Mues Katherine E, Lammie Patrick J, Klein Mitchel, Kleinbaum David G, Addiss David, Fox LeAnne M
Department of Epidemiology, Rollins School of Public Health and Laney Graduate School, Emory University, Atlanta, Georgia, United States of America.
Parasitic Diseases Branch, Division of Parasitic Diseases and Malaria, Center for Global Health, Centers for Disease Control and Prevention, Atlanta, Georgia, United States of America.
PLoS One. 2015 Oct 22;10(10):e0141047. doi: 10.1371/journal.pone.0141047. eCollection 2015.
Episodes of acute adenolymphangitis (ADL) are often the first clinical sign of lymphatic filariasis (LF). They are often accompanied by swelling of the affected limb, inflammation, fever, and general malaise and lead to the progression of lymphedema. Although ADL episodes have been studied for a century or more, questions still remain as to their etiology. We quantified antibody levels to pathogens that potentially contribute to ADL episodes during and after an episode among lymphedema patients in Léogâne, Haiti. We estimated the proportion of ADL episodes hypothesized to be attributed to specific pathogens.
We measured antibody levels to specific pathogens during and following an ADL episode among 41 lymphedema patients enrolled in a cohort study in Léogâne, Haiti. We calculated the absolute and relative changes in antibody levels between the ADL and convalescent time points. We calculated the proportion of episodes that demonstrated a two-fold increase in antibody level for several bacterial, fungal, and filarial pathogens.
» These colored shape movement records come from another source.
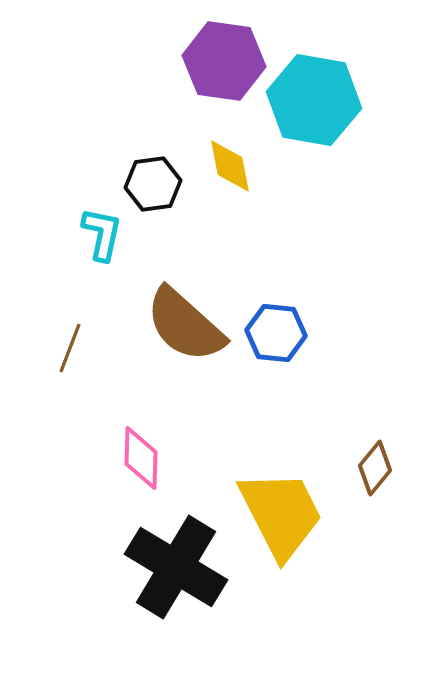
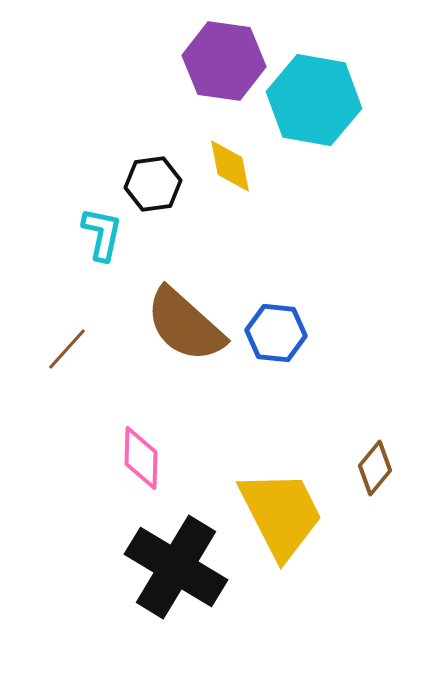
brown line: moved 3 px left, 1 px down; rotated 21 degrees clockwise
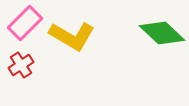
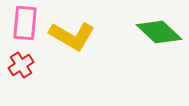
pink rectangle: rotated 40 degrees counterclockwise
green diamond: moved 3 px left, 1 px up
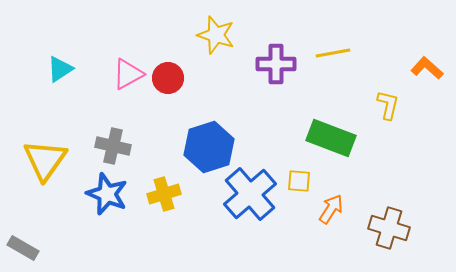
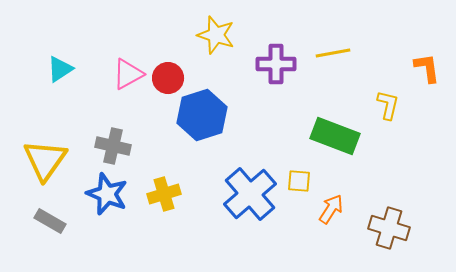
orange L-shape: rotated 40 degrees clockwise
green rectangle: moved 4 px right, 2 px up
blue hexagon: moved 7 px left, 32 px up
gray rectangle: moved 27 px right, 27 px up
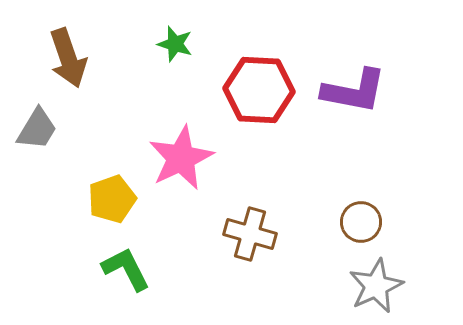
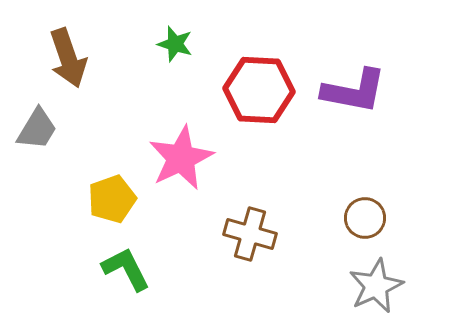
brown circle: moved 4 px right, 4 px up
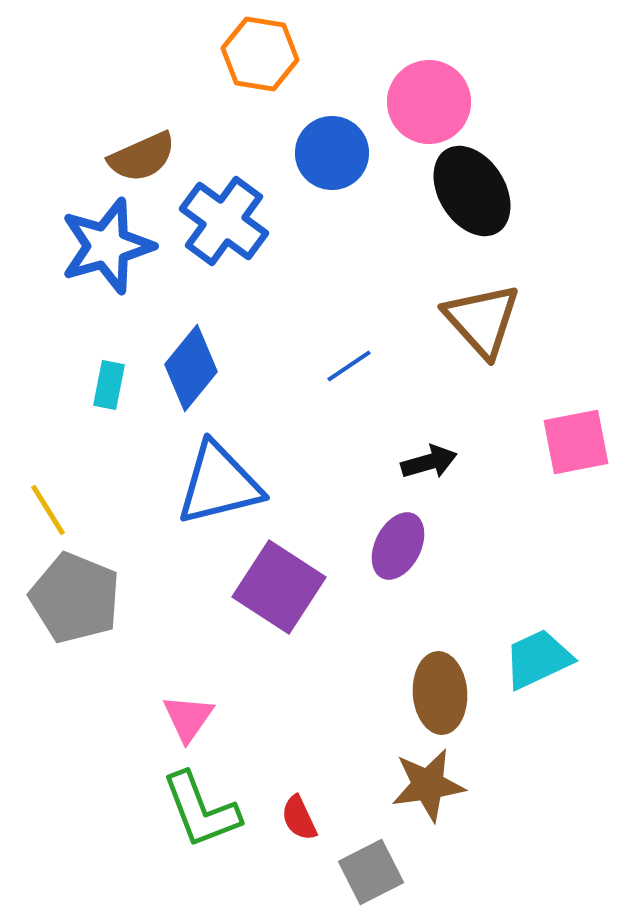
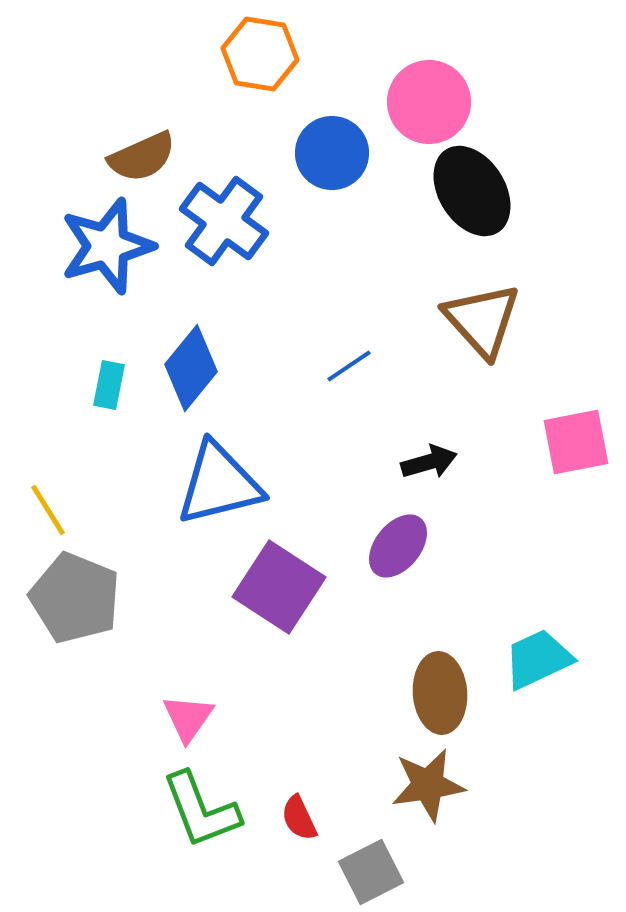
purple ellipse: rotated 12 degrees clockwise
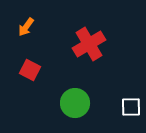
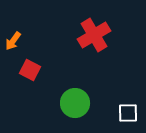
orange arrow: moved 13 px left, 14 px down
red cross: moved 5 px right, 9 px up
white square: moved 3 px left, 6 px down
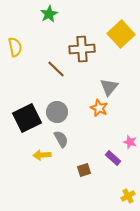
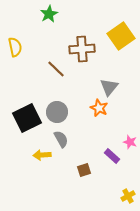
yellow square: moved 2 px down; rotated 8 degrees clockwise
purple rectangle: moved 1 px left, 2 px up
Our results showed the greatest proportion of two-fold changes in antibody levels for the carbohydrate antigen Streptococcus group A, followed by IgG2 responses to a soluble filarial antigen (BpG2), Streptococcal Pyrogenic Exotoxin B, and an antigen for the fungal pathogen Candida. When comparing the median antibody level during the ADL episode to the median antibody level at the convalescent time point, only the antigens for Pseudomonas species (P-value = 0.0351) and Streptolysin O (P-value = 0.0074) showed a significant result.
Although our results are limited by the lack of a control group and few antibody responses, they provide some evidence for infection with Streptococcus A as a potential contributing factor to ADL episodes. Our results add to the current evidence and illustrate the importance of determining the causal role of bacterial and fungal pathogens and immunological antifilarial response in ADL episodes.
急性腺淋巴管炎(ADL)发作通常是淋巴丝虫病(LF)的首个临床症状。常伴有患肢肿胀、炎症、发热及全身不适,并导致淋巴水肿进展。尽管对ADL发作已研究了一个多世纪,但关于其病因仍存在疑问。我们对海地莱奥甘的淋巴水肿患者在发作期间及发作后针对可能导致ADL发作的病原体的抗体水平进行了量化。我们估计了推测归因于特定病原体的ADL发作比例。
我们在海地莱奥甘一项队列研究中,对41名淋巴水肿患者在ADL发作期间及之后测量了针对特定病原体的抗体水平。我们计算了ADL与恢复期时间点之间抗体水平的绝对和相对变化。我们计算了几种细菌、真菌和丝虫病原体抗体水平呈两倍增加的发作比例。
我们的结果显示,A组链球菌碳水化合物抗原的抗体水平两倍变化比例最大,其次是对可溶性丝虫抗原(BpG₂)、链球菌致热外毒素B及真菌病原体白色念珠菌抗原的IgG₂反应。将ADL发作期间的抗体水平中位数与恢复期时间点的抗体水平中位数进行比较时,仅铜绿假单胞菌属抗原(P值 = 0.0351)和链球菌溶血素O(P值 = 0.0074)显示出显著结果。
尽管我们的结果因缺乏对照组和抗体反应较少而受到限制,但它们为A组链球菌感染作为ADL发作的潜在促成因素提供了一些证据。我们的结果补充了现有证据,并说明了确定细菌和真菌病原体以及免疫抗丝虫反应在ADL发作中的因果作用的重要性。